EU PATENT REFORM = JAIL FOR INFRINGERS? Legislation is being proposed by the European Commission to criminalize all intellectual property infringements, including patents. The law would provide blanket protection to all forms of intellectual property through the 25 countries of the union.
Currently, a WTO treaty in the EU provides prison sentences for copyright and trademark infringement, but it does not cover patents. Like everywhere else, patent infringement is exclusively relegated to civil actions in union member nations. However, a recent ruling by
Europe's top court in September said that criminal sanctions, including jail time, were available to prosecutors for enforcing European laws, which include intellectual property.
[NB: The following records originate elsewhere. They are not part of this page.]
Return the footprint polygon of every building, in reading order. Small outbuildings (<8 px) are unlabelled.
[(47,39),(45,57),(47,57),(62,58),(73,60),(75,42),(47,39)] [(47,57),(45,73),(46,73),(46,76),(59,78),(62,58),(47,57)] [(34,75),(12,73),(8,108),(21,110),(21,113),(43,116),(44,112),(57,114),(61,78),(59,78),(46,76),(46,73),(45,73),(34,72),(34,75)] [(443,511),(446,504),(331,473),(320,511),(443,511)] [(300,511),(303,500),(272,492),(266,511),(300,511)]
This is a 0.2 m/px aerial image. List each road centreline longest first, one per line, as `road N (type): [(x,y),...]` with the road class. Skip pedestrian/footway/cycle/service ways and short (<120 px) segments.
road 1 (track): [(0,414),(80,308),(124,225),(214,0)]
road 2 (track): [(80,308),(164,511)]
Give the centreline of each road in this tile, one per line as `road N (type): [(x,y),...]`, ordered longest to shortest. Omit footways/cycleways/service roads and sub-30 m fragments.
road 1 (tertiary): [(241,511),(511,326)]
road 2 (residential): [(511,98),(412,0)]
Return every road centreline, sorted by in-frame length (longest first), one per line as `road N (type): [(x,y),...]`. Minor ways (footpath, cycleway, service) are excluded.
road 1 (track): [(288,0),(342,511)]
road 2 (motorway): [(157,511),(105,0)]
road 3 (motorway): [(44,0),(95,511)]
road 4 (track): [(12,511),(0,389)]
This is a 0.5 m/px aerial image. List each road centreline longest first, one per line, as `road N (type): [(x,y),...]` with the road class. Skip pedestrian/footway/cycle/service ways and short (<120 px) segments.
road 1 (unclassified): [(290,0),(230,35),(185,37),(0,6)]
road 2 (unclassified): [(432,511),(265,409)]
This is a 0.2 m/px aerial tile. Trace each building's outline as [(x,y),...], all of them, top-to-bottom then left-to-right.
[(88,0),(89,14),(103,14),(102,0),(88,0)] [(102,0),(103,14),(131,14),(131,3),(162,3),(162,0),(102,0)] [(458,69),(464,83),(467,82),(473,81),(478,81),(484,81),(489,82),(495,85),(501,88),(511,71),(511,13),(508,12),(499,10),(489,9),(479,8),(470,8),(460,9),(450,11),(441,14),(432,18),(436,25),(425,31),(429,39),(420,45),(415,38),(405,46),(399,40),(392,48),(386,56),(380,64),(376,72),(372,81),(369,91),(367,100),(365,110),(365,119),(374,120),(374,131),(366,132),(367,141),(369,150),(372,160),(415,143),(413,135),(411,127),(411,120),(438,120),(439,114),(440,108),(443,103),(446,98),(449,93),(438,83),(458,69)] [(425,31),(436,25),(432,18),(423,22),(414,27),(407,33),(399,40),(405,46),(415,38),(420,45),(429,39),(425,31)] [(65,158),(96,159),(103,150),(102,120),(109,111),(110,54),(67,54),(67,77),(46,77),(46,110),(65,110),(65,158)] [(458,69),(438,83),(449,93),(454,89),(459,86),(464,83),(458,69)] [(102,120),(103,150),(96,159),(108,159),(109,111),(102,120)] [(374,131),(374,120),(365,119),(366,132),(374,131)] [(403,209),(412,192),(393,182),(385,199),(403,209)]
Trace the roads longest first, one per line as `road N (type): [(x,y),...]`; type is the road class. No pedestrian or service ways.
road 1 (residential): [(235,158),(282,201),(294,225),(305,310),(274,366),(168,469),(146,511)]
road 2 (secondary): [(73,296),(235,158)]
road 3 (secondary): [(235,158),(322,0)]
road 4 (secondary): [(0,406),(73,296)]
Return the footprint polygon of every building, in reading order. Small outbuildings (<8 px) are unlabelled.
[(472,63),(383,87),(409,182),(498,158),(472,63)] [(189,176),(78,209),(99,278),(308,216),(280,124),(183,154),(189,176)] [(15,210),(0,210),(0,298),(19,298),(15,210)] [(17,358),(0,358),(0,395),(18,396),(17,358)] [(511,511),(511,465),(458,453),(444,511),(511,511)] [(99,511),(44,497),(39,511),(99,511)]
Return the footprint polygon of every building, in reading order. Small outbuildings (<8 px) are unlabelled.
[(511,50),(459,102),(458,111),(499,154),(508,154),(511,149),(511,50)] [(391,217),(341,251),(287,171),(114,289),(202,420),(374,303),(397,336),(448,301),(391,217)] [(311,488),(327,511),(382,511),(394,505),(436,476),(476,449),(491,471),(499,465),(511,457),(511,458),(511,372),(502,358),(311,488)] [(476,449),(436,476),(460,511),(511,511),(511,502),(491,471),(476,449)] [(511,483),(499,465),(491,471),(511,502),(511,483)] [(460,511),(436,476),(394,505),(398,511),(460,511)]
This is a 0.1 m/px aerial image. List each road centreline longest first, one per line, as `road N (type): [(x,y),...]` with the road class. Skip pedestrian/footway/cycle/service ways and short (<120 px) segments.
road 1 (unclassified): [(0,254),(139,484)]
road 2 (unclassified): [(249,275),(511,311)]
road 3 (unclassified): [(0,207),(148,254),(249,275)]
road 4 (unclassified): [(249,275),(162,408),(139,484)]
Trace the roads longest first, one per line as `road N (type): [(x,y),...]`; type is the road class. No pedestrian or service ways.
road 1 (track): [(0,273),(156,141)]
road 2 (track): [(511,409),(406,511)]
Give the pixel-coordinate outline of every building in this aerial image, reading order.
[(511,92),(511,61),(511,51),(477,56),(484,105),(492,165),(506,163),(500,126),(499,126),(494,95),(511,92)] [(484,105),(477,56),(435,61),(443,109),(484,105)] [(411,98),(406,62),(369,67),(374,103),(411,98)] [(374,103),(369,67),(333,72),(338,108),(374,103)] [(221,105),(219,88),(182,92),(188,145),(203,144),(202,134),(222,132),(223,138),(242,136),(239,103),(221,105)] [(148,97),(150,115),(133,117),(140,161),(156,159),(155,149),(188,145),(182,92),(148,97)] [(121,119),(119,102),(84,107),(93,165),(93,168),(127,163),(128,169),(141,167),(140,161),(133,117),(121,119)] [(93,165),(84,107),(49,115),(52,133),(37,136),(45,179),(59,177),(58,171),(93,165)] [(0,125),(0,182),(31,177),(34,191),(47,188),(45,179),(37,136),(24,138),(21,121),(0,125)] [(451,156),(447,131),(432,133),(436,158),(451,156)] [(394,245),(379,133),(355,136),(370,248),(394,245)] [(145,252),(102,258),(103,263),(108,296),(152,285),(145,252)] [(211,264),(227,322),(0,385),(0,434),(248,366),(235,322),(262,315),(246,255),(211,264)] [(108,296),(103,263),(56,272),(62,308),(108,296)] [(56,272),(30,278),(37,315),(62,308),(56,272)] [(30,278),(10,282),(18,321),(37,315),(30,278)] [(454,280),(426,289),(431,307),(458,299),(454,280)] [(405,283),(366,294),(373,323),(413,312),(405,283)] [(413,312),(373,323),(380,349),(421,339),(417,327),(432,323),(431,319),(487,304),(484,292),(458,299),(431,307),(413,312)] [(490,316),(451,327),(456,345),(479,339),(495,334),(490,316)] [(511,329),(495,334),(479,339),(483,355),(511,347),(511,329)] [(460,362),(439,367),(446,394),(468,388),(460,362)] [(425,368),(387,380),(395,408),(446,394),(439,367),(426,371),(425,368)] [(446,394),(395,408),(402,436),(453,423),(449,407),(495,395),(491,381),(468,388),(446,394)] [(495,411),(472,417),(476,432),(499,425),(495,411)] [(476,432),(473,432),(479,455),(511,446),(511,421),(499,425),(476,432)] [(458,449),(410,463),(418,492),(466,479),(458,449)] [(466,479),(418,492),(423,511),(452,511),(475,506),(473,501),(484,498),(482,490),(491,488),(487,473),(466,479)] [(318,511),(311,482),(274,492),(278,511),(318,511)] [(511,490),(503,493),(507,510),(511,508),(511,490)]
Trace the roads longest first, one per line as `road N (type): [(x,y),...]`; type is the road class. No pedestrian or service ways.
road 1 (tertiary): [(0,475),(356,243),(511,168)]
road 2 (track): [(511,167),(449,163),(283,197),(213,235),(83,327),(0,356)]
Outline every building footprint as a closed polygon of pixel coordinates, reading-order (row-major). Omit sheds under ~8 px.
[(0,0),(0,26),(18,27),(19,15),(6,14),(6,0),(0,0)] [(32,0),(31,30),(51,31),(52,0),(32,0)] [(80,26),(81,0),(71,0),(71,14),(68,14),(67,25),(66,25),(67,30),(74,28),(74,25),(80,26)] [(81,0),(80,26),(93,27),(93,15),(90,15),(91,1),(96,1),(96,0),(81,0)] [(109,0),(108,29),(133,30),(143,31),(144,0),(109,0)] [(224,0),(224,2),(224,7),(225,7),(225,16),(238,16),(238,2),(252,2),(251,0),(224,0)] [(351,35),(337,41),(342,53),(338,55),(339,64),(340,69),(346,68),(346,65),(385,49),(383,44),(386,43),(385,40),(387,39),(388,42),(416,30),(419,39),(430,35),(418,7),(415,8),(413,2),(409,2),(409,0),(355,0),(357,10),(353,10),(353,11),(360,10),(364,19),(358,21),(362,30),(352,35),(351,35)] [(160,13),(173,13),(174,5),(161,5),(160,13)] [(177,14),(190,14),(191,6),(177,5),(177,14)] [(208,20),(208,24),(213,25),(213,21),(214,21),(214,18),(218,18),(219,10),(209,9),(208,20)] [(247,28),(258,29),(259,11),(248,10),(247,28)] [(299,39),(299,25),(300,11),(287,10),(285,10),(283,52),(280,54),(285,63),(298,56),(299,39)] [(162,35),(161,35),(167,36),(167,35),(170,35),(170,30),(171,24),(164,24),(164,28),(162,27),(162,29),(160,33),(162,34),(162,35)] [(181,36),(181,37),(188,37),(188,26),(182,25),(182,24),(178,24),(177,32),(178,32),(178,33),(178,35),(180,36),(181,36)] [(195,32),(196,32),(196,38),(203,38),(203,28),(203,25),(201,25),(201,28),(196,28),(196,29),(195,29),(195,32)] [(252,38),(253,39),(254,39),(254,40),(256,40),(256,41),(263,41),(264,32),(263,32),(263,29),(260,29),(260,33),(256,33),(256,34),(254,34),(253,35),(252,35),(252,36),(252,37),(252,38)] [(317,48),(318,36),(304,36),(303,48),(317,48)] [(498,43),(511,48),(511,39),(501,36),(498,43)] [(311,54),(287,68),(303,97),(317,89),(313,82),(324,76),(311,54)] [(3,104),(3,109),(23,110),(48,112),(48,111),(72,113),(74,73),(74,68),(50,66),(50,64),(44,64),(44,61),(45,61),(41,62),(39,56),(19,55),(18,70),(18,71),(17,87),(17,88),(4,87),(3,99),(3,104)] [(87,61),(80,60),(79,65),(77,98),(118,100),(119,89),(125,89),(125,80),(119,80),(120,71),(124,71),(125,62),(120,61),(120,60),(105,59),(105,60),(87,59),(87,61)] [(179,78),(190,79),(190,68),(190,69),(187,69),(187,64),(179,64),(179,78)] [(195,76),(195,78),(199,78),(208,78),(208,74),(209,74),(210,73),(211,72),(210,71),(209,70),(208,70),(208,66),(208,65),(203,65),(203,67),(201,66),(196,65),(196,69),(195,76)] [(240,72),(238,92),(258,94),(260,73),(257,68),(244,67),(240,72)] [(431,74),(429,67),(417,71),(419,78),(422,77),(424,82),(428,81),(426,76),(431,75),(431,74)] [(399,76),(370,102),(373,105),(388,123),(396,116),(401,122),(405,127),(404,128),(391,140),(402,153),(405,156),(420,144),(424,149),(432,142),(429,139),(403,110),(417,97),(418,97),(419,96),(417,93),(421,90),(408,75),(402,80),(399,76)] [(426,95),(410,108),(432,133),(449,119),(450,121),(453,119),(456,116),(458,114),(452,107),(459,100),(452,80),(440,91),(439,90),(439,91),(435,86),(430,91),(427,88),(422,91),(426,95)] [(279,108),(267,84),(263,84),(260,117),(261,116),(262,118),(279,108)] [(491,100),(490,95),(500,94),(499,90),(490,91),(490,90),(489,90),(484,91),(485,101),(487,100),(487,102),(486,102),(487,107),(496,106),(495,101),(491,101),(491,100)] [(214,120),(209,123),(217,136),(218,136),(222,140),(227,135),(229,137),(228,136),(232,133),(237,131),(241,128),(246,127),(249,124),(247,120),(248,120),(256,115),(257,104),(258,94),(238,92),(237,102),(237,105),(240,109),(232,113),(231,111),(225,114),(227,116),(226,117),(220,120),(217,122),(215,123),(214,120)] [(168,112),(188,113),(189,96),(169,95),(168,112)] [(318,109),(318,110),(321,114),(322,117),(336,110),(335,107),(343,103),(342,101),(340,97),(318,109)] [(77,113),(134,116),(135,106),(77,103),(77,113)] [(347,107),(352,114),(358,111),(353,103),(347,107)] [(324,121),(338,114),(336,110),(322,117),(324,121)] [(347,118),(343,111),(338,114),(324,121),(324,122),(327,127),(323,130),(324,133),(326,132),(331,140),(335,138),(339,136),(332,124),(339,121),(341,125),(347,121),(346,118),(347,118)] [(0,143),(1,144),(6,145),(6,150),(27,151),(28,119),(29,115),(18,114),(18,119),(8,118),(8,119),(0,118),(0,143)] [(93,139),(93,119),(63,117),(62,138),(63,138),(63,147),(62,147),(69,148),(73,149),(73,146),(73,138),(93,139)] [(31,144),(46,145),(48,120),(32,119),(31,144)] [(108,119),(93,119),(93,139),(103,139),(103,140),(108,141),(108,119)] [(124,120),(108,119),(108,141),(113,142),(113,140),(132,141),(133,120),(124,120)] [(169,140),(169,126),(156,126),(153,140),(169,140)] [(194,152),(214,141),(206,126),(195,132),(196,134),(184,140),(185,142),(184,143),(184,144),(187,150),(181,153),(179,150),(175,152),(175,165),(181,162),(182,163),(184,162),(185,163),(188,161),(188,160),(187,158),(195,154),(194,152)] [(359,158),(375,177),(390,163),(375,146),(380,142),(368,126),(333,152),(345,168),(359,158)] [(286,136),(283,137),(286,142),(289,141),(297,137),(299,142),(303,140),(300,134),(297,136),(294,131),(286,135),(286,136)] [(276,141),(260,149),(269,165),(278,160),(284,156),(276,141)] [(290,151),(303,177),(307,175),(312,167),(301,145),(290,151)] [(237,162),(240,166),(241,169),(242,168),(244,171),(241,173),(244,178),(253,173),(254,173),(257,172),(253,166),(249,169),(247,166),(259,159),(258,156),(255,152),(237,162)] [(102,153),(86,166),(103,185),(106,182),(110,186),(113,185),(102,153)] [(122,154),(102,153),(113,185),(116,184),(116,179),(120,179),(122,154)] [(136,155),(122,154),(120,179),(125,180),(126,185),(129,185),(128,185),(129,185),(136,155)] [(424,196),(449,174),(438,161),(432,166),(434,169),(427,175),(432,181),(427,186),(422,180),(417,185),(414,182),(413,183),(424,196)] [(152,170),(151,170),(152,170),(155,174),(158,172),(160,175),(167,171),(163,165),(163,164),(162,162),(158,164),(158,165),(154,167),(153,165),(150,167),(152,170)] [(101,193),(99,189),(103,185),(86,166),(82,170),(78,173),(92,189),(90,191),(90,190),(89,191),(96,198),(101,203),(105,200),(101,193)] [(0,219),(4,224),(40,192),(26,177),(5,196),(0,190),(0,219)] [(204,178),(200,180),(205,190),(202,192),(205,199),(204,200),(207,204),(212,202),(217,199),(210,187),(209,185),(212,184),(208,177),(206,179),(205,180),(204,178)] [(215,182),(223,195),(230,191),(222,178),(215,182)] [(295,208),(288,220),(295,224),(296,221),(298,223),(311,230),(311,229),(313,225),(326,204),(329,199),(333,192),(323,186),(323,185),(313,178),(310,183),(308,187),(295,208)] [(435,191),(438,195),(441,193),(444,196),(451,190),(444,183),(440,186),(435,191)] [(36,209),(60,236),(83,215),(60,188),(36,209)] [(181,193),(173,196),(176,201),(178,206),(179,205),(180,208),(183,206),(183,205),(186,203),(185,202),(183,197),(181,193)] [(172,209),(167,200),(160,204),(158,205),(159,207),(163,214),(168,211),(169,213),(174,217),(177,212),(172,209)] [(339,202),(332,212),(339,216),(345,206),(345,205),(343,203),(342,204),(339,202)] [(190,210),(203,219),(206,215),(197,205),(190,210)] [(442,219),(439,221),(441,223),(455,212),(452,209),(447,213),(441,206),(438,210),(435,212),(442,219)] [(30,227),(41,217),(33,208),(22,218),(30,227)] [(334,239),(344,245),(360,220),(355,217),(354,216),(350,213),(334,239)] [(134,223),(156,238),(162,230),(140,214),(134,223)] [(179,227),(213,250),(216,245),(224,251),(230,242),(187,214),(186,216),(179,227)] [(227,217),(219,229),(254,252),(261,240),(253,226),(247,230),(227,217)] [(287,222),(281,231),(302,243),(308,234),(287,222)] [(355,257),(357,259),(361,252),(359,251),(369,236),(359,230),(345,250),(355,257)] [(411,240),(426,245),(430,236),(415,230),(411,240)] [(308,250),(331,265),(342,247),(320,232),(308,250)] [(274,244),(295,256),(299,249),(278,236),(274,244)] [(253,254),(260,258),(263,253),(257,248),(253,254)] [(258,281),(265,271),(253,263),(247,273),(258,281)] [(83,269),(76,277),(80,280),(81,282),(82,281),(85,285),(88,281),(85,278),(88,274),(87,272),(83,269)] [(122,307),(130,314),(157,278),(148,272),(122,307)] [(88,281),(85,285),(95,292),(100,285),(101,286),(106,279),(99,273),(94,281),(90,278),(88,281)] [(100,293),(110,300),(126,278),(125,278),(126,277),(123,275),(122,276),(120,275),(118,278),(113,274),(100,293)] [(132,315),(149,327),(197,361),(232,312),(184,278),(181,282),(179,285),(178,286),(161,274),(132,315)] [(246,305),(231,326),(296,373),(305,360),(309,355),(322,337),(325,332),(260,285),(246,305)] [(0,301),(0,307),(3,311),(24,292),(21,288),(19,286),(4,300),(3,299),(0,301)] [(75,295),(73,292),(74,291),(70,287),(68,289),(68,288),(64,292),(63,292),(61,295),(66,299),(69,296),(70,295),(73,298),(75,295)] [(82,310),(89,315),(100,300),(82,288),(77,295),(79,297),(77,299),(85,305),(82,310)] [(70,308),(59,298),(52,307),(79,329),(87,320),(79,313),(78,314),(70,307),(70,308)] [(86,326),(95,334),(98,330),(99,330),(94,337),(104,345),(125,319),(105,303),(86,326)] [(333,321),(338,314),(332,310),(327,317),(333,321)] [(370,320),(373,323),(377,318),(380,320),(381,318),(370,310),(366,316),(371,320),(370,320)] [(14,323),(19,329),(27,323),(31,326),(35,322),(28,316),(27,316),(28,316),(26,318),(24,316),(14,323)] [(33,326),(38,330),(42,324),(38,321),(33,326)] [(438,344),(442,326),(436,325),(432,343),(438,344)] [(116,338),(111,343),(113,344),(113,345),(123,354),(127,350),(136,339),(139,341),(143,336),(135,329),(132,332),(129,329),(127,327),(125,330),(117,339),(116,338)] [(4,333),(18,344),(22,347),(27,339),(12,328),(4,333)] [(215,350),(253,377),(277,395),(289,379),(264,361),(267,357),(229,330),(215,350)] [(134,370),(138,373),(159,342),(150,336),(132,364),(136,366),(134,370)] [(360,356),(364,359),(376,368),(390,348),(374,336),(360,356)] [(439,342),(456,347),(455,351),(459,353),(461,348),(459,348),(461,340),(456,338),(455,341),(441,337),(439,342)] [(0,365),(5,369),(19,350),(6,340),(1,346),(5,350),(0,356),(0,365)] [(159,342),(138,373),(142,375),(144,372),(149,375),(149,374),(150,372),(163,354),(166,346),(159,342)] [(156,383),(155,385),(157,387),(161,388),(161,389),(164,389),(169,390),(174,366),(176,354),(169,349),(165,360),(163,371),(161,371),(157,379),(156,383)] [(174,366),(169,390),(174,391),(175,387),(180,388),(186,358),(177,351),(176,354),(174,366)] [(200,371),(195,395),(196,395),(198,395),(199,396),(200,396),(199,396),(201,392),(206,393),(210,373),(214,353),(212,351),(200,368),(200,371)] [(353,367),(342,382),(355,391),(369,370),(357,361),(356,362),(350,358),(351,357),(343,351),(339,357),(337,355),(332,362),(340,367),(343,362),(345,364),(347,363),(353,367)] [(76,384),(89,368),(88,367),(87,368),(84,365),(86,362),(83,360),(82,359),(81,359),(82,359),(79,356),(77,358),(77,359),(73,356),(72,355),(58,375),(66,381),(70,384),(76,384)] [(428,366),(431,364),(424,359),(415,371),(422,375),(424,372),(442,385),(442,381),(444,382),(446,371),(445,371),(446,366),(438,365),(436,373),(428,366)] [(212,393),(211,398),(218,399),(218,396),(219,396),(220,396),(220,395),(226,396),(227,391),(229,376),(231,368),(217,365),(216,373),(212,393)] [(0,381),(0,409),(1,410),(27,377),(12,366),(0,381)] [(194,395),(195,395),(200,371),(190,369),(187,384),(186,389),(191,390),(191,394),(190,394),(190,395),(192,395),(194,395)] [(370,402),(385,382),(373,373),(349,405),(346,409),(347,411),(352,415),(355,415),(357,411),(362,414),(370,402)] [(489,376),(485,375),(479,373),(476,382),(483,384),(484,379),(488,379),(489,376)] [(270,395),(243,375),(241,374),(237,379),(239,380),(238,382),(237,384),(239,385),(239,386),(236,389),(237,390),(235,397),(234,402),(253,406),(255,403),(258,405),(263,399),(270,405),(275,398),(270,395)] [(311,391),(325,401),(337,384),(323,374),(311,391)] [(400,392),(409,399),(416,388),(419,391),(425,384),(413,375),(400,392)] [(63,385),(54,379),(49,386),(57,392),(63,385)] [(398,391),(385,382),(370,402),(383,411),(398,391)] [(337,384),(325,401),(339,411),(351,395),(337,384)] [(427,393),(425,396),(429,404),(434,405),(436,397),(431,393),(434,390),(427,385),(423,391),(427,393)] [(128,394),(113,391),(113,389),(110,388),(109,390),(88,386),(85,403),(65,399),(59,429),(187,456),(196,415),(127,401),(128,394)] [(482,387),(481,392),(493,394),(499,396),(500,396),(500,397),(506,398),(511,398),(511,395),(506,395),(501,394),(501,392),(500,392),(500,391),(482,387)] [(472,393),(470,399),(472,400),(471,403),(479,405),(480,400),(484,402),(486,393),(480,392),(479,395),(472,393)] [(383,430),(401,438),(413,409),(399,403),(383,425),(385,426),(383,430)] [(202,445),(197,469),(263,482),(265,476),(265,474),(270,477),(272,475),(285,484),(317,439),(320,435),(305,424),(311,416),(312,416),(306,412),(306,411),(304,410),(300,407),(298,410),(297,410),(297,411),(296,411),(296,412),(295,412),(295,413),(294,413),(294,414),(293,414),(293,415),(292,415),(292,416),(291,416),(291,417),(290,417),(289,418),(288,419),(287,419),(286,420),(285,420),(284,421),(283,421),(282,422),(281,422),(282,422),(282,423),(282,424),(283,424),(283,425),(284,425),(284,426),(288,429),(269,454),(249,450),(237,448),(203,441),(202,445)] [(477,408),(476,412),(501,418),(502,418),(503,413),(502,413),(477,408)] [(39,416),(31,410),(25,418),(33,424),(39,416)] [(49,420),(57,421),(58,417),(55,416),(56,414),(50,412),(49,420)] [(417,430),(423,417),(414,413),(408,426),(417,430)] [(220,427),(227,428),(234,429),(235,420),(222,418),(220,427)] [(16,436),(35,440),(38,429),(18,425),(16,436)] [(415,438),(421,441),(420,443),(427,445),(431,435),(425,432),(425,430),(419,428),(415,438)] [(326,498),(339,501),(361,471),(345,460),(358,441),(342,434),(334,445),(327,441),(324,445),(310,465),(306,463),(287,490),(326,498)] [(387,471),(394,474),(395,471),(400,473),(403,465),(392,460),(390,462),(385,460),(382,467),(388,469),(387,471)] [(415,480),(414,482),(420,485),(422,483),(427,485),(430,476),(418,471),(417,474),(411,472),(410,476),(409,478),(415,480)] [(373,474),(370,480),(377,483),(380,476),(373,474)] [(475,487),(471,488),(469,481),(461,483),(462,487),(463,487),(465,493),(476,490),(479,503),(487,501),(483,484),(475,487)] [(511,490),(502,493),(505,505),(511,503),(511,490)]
Accordingly, the European Commission is readying a law, scheduled for debate in 2006, for enacting criminal penalties for patent infringement. Under the current proposal, the criminal penalties must be enforced in national courts - countries that fail to prosecute wrongdoers will end up in the EU courts. Prison penalty levels will be drawn from a shopping list of minimum criminal sanctions agreed by EU justice ministers in April 2002, to allow approximations of sentences to be made across Europe. Also, Brussels will be able to stipulate that EU laws carry a criminal penalty and set the minimum tariff for offenders convicted in a national court.
Not surprisingly, just about everyone in the industry is opposed to the proposal (even Microsoft and the FII are on the same side of this).